A médica contou nos autos que, em 2006, foi informada de que haviam sido emitidos recibos de prestação de serviços médicos – cirurgia plástica reparadora – em seu nome para diversas pessoas desconhecidas, o que lhe causou estranhamento porque ela não atua como cirurgiã e não presta serviços particulares.

 

Na Delegacia da Receita Federal em Montes Claros, a médica foi informada de que seria aberto um processo administrativo para apurar os fatos.
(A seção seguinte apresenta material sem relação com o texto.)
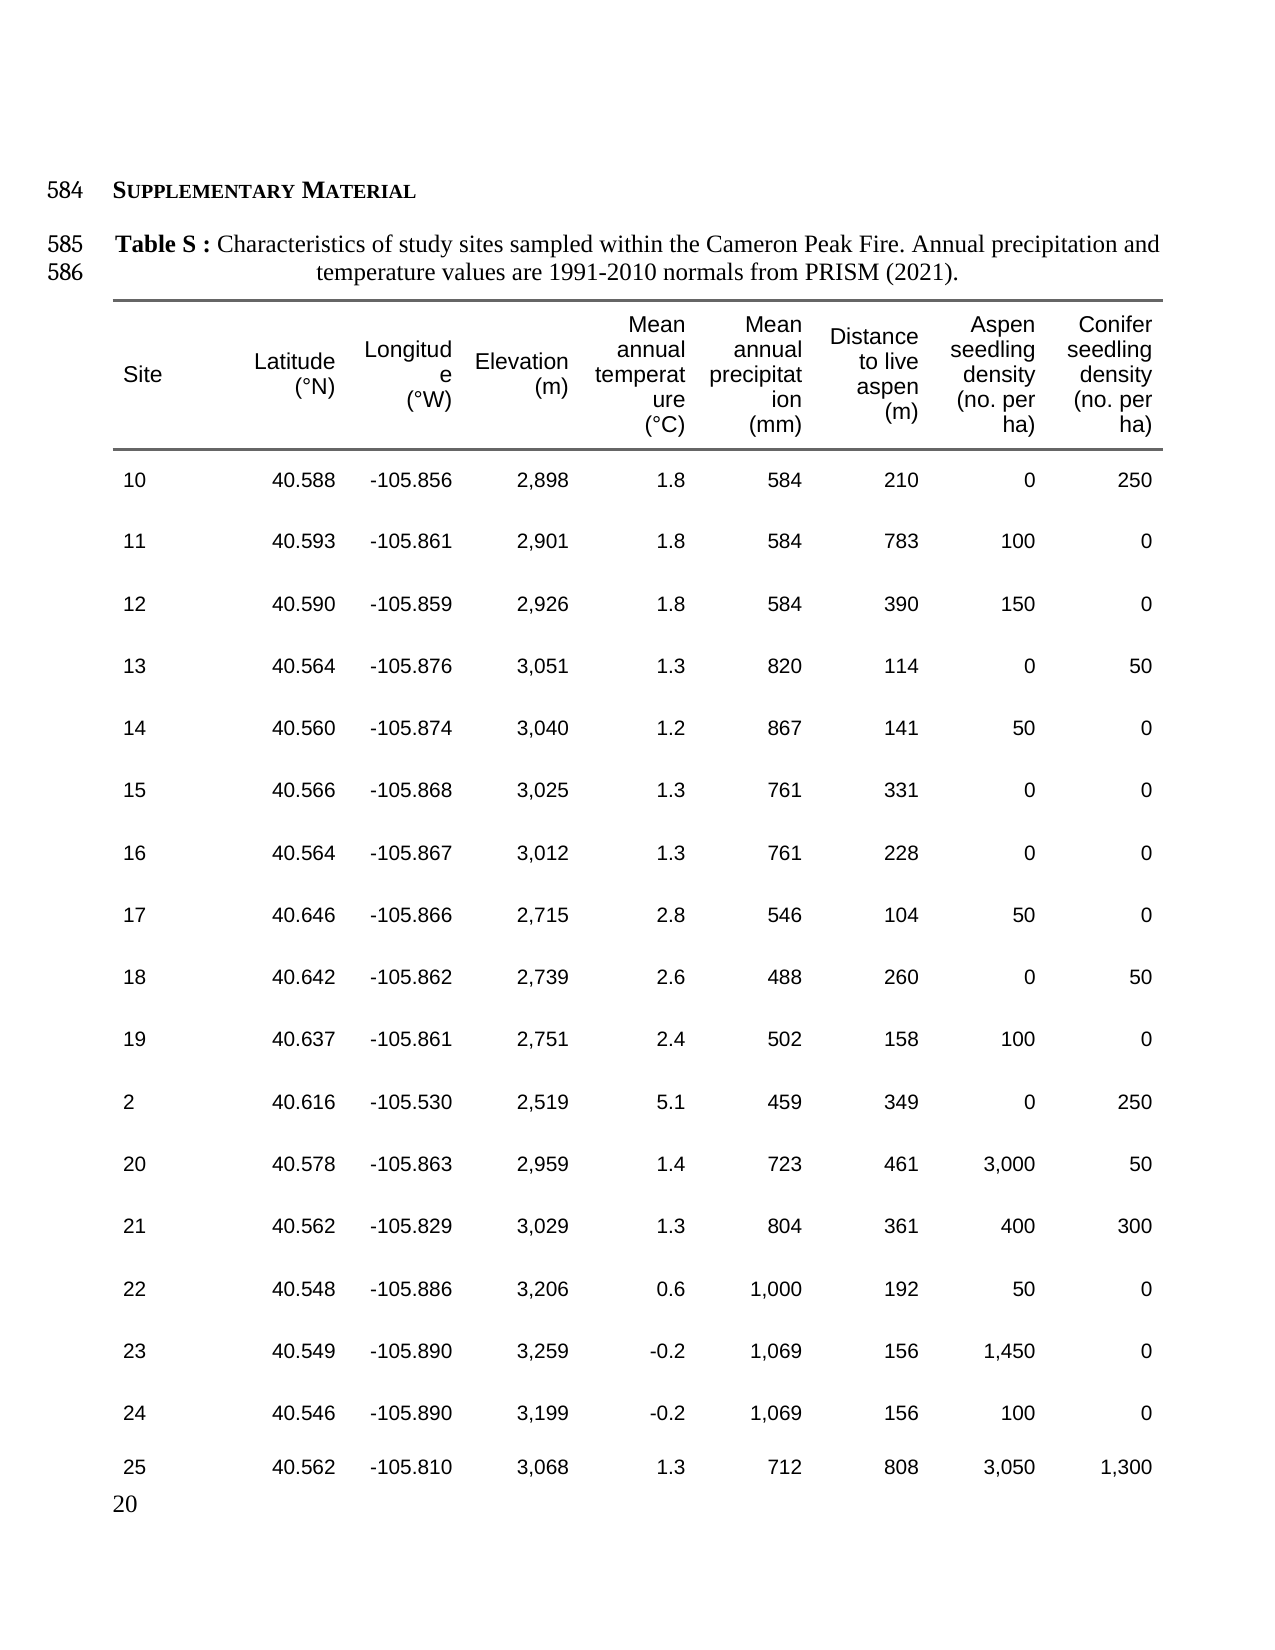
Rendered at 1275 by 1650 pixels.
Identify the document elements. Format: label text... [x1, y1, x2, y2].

table_cell 40.562 [229, 1444, 346, 1489]
table_cell 24 [113, 1382, 229, 1444]
table_cell 100 [929, 1008, 1046, 1071]
table_cell 40.590 [229, 572, 346, 634]
table_cell 712 [696, 1444, 812, 1489]
table_cell 0 [1046, 1258, 1162, 1320]
table_cell 40.646 [229, 884, 346, 946]
table_cell 141 [813, 697, 929, 759]
table_cell 3,206 [463, 1258, 579, 1320]
table_cell 1.3 [579, 1195, 696, 1257]
table_cell 0 [1046, 759, 1162, 821]
table_cell 15 [113, 759, 229, 821]
table_cell 2.4 [579, 1008, 696, 1071]
table_cell 20 [113, 1133, 229, 1195]
table_cell 13 [113, 635, 229, 697]
table_cell 11 [113, 510, 229, 572]
table_cell 1.2 [579, 697, 696, 759]
table_cell 502 [696, 1008, 812, 1071]
table_cell 100 [929, 510, 1046, 572]
table_cell 0 [929, 946, 1046, 1008]
table_cell 40.564 [229, 635, 346, 697]
table_cell 1.8 [579, 572, 696, 634]
table_header Elevation (m) [463, 302, 579, 448]
table_cell 0 [929, 635, 1046, 697]
table_header Longitude (°W) [346, 302, 462, 448]
table_cell 17 [113, 884, 229, 946]
table_cell -105.868 [346, 759, 462, 821]
table_cell 1.3 [579, 821, 696, 884]
table_cell 50 [1046, 635, 1162, 697]
table_header Mean annual temperature (°C) [579, 302, 696, 448]
table_cell 114 [813, 635, 929, 697]
table_cell 459 [696, 1071, 812, 1133]
table_cell 867 [696, 697, 812, 759]
table_cell 0 [1046, 1382, 1162, 1444]
table_cell 1.4 [579, 1133, 696, 1195]
table_cell -0.2 [579, 1382, 696, 1444]
table_cell 584 [696, 572, 812, 634]
table_cell 2,926 [463, 572, 579, 634]
table_cell -105.530 [346, 1071, 462, 1133]
table_header Aspen seedling density (no. per ha) [929, 302, 1046, 448]
table_cell 50 [929, 697, 1046, 759]
table_cell 331 [813, 759, 929, 821]
table_cell 349 [813, 1071, 929, 1133]
table_cell 3,259 [463, 1320, 579, 1382]
table_cell -105.863 [346, 1133, 462, 1195]
table_cell 0 [1046, 1008, 1162, 1071]
table_cell 783 [813, 510, 929, 572]
table_header Mean annual precipitation (mm) [696, 302, 812, 448]
table_cell -105.890 [346, 1382, 462, 1444]
table_cell 2.6 [579, 946, 696, 1008]
table_header Distance to live aspen (m) [813, 302, 929, 448]
table_cell -105.874 [346, 697, 462, 759]
table_cell 3,040 [463, 697, 579, 759]
table_cell 156 [813, 1320, 929, 1382]
table_cell 40.566 [229, 759, 346, 821]
table_cell 300 [1046, 1195, 1162, 1257]
table_cell 40.564 [229, 821, 346, 884]
table_cell -105.829 [346, 1195, 462, 1257]
table_cell 808 [813, 1444, 929, 1489]
table_cell 0 [1046, 1320, 1162, 1382]
table_cell 156 [813, 1382, 929, 1444]
table_cell 761 [696, 759, 812, 821]
table_cell -105.856 [346, 451, 462, 510]
table_cell 0 [1046, 510, 1162, 572]
table_cell 50 [929, 1258, 1046, 1320]
table_cell 0 [1046, 884, 1162, 946]
table_cell 1.8 [579, 510, 696, 572]
table_cell 1.3 [579, 635, 696, 697]
table_cell 546 [696, 884, 812, 946]
table_cell 18 [113, 946, 229, 1008]
table_cell 1.3 [579, 1444, 696, 1489]
table_cell 1,000 [696, 1258, 812, 1320]
table_cell 40.616 [229, 1071, 346, 1133]
table_cell 228 [813, 821, 929, 884]
table_cell -0.2 [579, 1320, 696, 1382]
table_cell -105.886 [346, 1258, 462, 1320]
table_cell 40.560 [229, 697, 346, 759]
table_cell 16 [113, 821, 229, 884]
table_cell 12 [113, 572, 229, 634]
table_cell 50 [1046, 1133, 1162, 1195]
table_cell 1.8 [579, 451, 696, 510]
table_cell 3,050 [929, 1444, 1046, 1489]
table_cell 5.1 [579, 1071, 696, 1133]
table_cell 2,898 [463, 451, 579, 510]
table_cell 3,068 [463, 1444, 579, 1489]
table_cell 820 [696, 635, 812, 697]
table_cell 804 [696, 1195, 812, 1257]
table_cell 50 [929, 884, 1046, 946]
table_cell 0 [929, 1071, 1046, 1133]
table_cell -105.861 [346, 1008, 462, 1071]
table_cell -105.876 [346, 635, 462, 697]
table_cell 104 [813, 884, 929, 946]
table_cell 1.3 [579, 759, 696, 821]
table_cell 250 [1046, 451, 1162, 510]
table_cell -105.810 [346, 1444, 462, 1489]
table_header Conifer seedling density (no. per ha) [1046, 302, 1162, 448]
table_cell 1,069 [696, 1320, 812, 1382]
table_cell 1,069 [696, 1382, 812, 1444]
table_cell 2,751 [463, 1008, 579, 1071]
table_cell 0 [1046, 572, 1162, 634]
table_cell -105.867 [346, 821, 462, 884]
table_cell 150 [929, 572, 1046, 634]
table_cell 0 [1046, 697, 1162, 759]
table_header Latitude (°N) [229, 302, 346, 448]
table_cell 22 [113, 1258, 229, 1320]
table_cell -105.866 [346, 884, 462, 946]
table_cell 0.6 [579, 1258, 696, 1320]
table_cell 3,051 [463, 635, 579, 697]
table_cell 158 [813, 1008, 929, 1071]
table_cell 723 [696, 1133, 812, 1195]
table_cell 250 [1046, 1071, 1162, 1133]
table_cell 23 [113, 1320, 229, 1382]
table_cell 0 [929, 821, 1046, 884]
table_cell 2,959 [463, 1133, 579, 1195]
text Table S : Characteristics of study sites sampled within the Cameron Peak Fire. Annual precipitation and temperature values are 1991-2010 normals from PRISM (2021). [112, 229, 1162, 286]
table_cell 19 [113, 1008, 229, 1071]
table_cell 390 [813, 572, 929, 634]
table_cell 3,012 [463, 821, 579, 884]
table_cell -105.862 [346, 946, 462, 1008]
table_cell 3,029 [463, 1195, 579, 1257]
table_cell 761 [696, 821, 812, 884]
table_cell 1,450 [929, 1320, 1046, 1382]
subtitle Supplementary Material [112, 175, 1162, 204]
table_cell 3,199 [463, 1382, 579, 1444]
table_cell 584 [696, 451, 812, 510]
table_cell 2,901 [463, 510, 579, 572]
table_cell 400 [929, 1195, 1046, 1257]
table_cell 14 [113, 697, 229, 759]
table_cell 210 [813, 451, 929, 510]
table_cell 40.637 [229, 1008, 346, 1071]
table_cell 488 [696, 946, 812, 1008]
table_cell 0 [929, 451, 1046, 510]
table_cell 3,000 [929, 1133, 1046, 1195]
table_cell 2,715 [463, 884, 579, 946]
table_cell 361 [813, 1195, 929, 1257]
table_cell 2.8 [579, 884, 696, 946]
table_cell 1,300 [1046, 1444, 1162, 1489]
table_cell 40.562 [229, 1195, 346, 1257]
table_cell 2,739 [463, 946, 579, 1008]
table_header Site [113, 302, 229, 448]
table_cell 40.593 [229, 510, 346, 572]
table_cell 2 [113, 1071, 229, 1133]
table_cell -105.890 [346, 1320, 462, 1382]
table_cell 10 [113, 451, 229, 510]
table_cell 40.578 [229, 1133, 346, 1195]
table_cell 21 [113, 1195, 229, 1257]
table_cell 3,025 [463, 759, 579, 821]
table_cell 50 [1046, 946, 1162, 1008]
table_cell 461 [813, 1133, 929, 1195]
table_cell 25 [113, 1444, 229, 1489]
table_cell 40.549 [229, 1320, 346, 1382]
table_cell 584 [696, 510, 812, 572]
table_cell 40.548 [229, 1258, 346, 1320]
table_cell 0 [1046, 821, 1162, 884]
table_cell 100 [929, 1382, 1046, 1444]
table_cell 40.546 [229, 1382, 346, 1444]
table_cell -105.859 [346, 572, 462, 634]
table_cell 2,519 [463, 1071, 579, 1133]
table_cell 192 [813, 1258, 929, 1320]
table_cell 40.588 [229, 451, 346, 510]
table_cell 260 [813, 946, 929, 1008]
table_cell -105.861 [346, 510, 462, 572]
table_cell 40.642 [229, 946, 346, 1008]
table_cell 0 [929, 759, 1046, 821]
No ano seguinte, ela foi intimada para prestar informações e declarou que não havia prestado serviços médicos ao paciente J.M.S.

 

O aposentado J.M.S. alegou que não praticou qualquer ato ilícito, que o seu contador foi o responsável pela emissão do documento falso sem o seu conhecimento e que, assim como a médica, ele também passou pelo transtorno de ser intimado pela Receita Federal para prestar esclarecimento.

 

O juiz da comarca de Montes Claros, Richardson Xavier Brant, julgou procedente a ação ajuizada pela médica contra J. e determinou o pagamento de indenização por danos morais no valor de R$ 5 mil.

 

O aposentado recorreu, mas a desembargadora Mariângela Meyer, relatora do recurso, manteve o valor da indenização. “Não pode prosperar a assertiva de que o requerido não tenha responsabilidade pelo ocorrido, eis que, além de se beneficiar com a restituição de quantias provenientes do imposto de renda, os dados fornecidos ao agente tributário dizem respeito à sua pessoa e ao seu patrimônio e deveriam ser por ele conferidos”, afirmou.

 

E, continuou: “Não resta dúvida de que houve uma conduta lesiva praticada pelo réu e que, certamente, causou à autora [a médica] ofensa de ordem extrapatrimonial por se ver exposta a fraude que envolveu o seu nome, obrigando-lhe a adotar providências perante a Receita Federal para a elucidação de fatos que poderiam, inclusive, desencadear um processo criminal pela prática de crime contra a ordem tributária, expondo, de todo modo, a sua imagem perante a sociedade”.

 

Os desembargadores Paulo Roberto Pereira da Silva e Álvares Cabral da Silva votaram de acordo com a relatora.